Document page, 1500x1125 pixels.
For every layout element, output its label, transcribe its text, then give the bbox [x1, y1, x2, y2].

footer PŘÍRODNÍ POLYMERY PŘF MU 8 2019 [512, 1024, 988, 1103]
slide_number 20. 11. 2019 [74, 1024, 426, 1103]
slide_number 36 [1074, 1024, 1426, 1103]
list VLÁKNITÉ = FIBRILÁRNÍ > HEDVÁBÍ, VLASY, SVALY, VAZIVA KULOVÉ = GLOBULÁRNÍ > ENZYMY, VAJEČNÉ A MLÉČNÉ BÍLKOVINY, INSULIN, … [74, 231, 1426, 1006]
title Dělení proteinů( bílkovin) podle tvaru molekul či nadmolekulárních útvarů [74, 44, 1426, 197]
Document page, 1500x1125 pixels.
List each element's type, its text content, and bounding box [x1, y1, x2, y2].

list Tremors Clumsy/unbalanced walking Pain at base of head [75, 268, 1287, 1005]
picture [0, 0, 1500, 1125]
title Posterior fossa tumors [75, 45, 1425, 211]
++++++++++++++++++++
Return the material exactly as it stands.

== WRITTEN SOLUTION ==
Document page, 1500x1125 pixels.
For every layout element, output its label, transcribe its text, then give the bbox [x1, y1, x2, y2].

footer PŘÍRODNÍ POLYMERY PŘF MU 8 2019 [512, 1024, 988, 1103]
slide_number 20. 11. 2019 [74, 1024, 426, 1103]
slide_number 36 [1074, 1024, 1426, 1103]
list VLÁKNITÉ = FIBRILÁRNÍ > HEDVÁBÍ, VLASY, SVALY, VAZIVA KULOVÉ = GLOBULÁRNÍ > ENZYMY, VAJEČNÉ A MLÉČNÉ BÍLKOVINY, INSULIN, … [74, 231, 1426, 1006]
title Dělení proteinů( bílkovin) podle tvaru molekul či nadmolekulárních útvarů [74, 44, 1426, 197]
Document page, 1500x1125 pixels.
List each element's type, its text content, and bounding box [x1, y1, x2, y2].

list Tremors Clumsy/unbalanced walking Pain at base of head [75, 268, 1287, 1005]
picture [0, 0, 1500, 1125]
title Posterior fossa tumors [75, 45, 1425, 211]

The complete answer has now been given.